ヒト歯肉由来の線維芽細胞に809 nmのレーザーを10 mWの強度で5分照射すると,24時間後の分裂が促進された14)が,72時間後には効果が減少した.同様の歯肉系の線維芽細胞LMFで,670,692,780,786 nmの各波長を2 J/cm2で照射したところ,パワーが同じなら波長によらず増殖は促進された2).また,モデル系として多用される線維芽細胞NIH-3T3に,904 nmのレーザーを3~4 J/cm2で1~6日間にわたって照射すると,有意に増殖が促進された3).
一方,He-Neレーザー(632 nm)を血管平滑筋細胞・線維芽細胞ならびに心筋細胞に照射すると,血管内皮細胞増殖因子であるVEGF(vascular endotherial growth factor)の産生増加が認められた17).血管平滑筋細胞と線維芽細胞では約1.6倍(最適照射エネルギー:0.5 J/cm2),心筋細胞では7倍(同:2.1 J/cm2)増加し,さらに,この培養上清を用いて内皮細胞を培養すると,顕著な増殖促進が認められたことから,上清中に遊離されたVEGFの有効性が示された.
また,He-Neレーザー照射は,ケラチノサイトと線維芽細胞からのbasic fibroblast growth factor(bFGF)の遊離を増加させ,ケラチノサイトでは神経成長因子(nerve growth factor:NGF)の遊離も促進された18).このケラチノサイト培養系をHe-Neレーザー照射したあとの培養上清でメラノサイトを培養すると,有意に[3H]thimidine取り込みが増加した.分裂のみならず,He-Neレーザーでメラノサイトを直接照射すると,細胞移動が促進される事も観察されている.
正常およびケロイド性の皮膚由来線維芽細胞系に,スーパーパルスCO2レーザーを照射し,増殖と培養上清中のbFGFとtransforming growth factor-β(TGF-β)の遊離量が調べられた19).bFGFは分裂を促進する一方,コラーゲンの産生を抑え,細胞のphenotypeを安定化させるが,TGF-βはコラーゲンの産生・分泌を増加させ,ケロイド形成を促進させる因子と考えられている.CO2レーザー照射により,どちらの細胞も分裂速度が短縮し,bFGFは両細胞系で遊離量が増加し,特にケロイド系での増加が顕著であった.一方,TGF-βの産生はレーザー照射により抑制されたことから,CO2レーザー照射はケロイド形成を抑えて正常な皮膚再生を促すことが示唆されている.

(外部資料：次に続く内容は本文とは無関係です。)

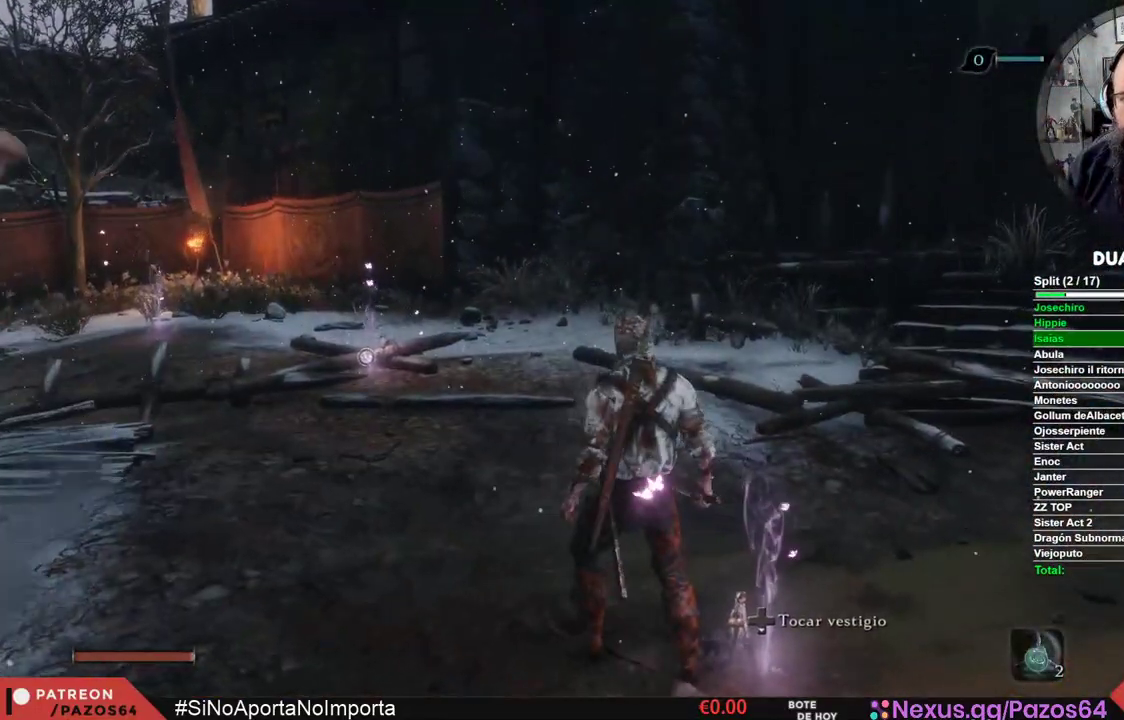
{"buttons": ["X"], "left_stick": "center", "right_stick": "center", "events": []}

骨芽細胞に690 nmあるいは632.8 nmのHe-Neレーザーを照射すると,分裂速度ならびにDNA合成が増加し,45Caの取り込みが増加した20~22).これらの結果は,歯科・整形外科領域で,レーザー照射が骨形成を促進するという臨床データを裏付けるものである.

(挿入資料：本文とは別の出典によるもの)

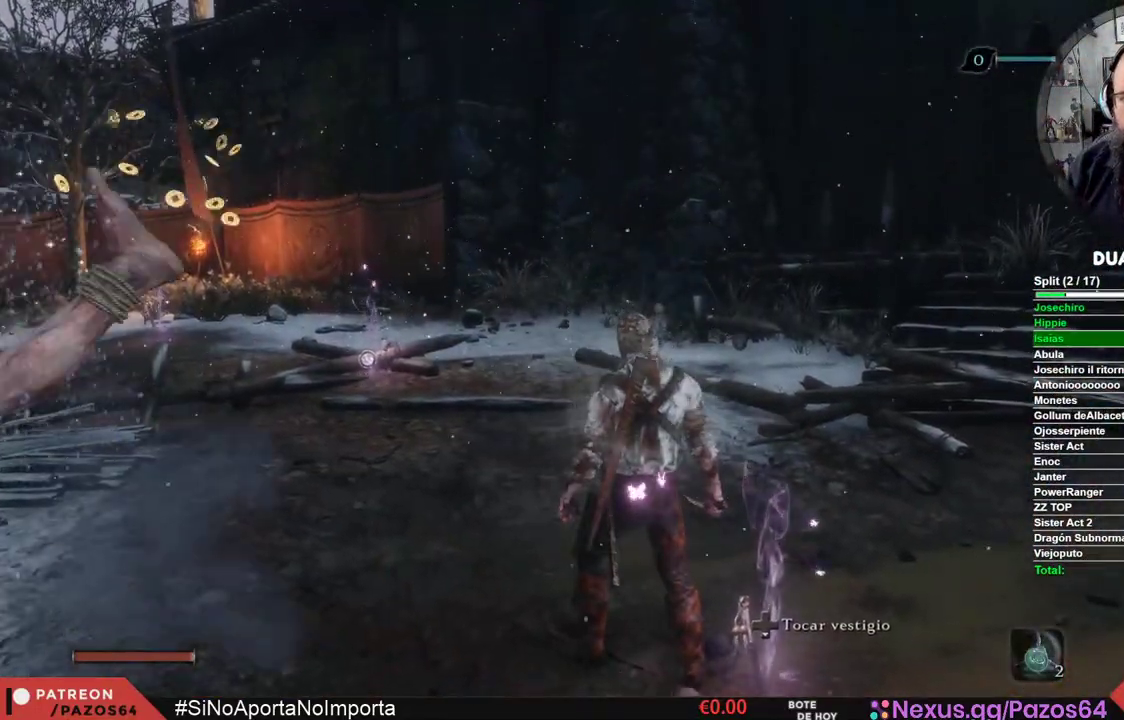
{"buttons": [], "left_stick": "center", "right_stick": "up-right", "events": [[17, "X", "up"], [217, "right_stick", "up"], [317, "right_stick", "up-right"]]}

一方,神経系については動物個体を用いた実験が行われ,末梢神経が再生する際,近赤外レーザー(633 nm)を照射すると再生が促進される事が示唆されている23).顔面運動神経の軸策を切断すると,神経再生のマーカーとなるCGRP(calcitonin-gene related peptide)の発現が誘導されることが知られているが,その際11日に亘って633 nmのレーザーを経皮的に照射した個体では,CGRPのmRNAが非照射の個体にくらべて,10倍も増加した.
このように,種々の細胞に対し,レーザー照射はいずれも増殖促進作用を示したが,波長やパワー依存性は,細胞種や培養条件によって異なる結果が得られている.いくつかの細胞種で,成長因子の産生増加が確認されたことは,何らかの転写因子が関わっている事を示唆しており,今後レーザーの作用点が分子生物学的に探索されることが期待される.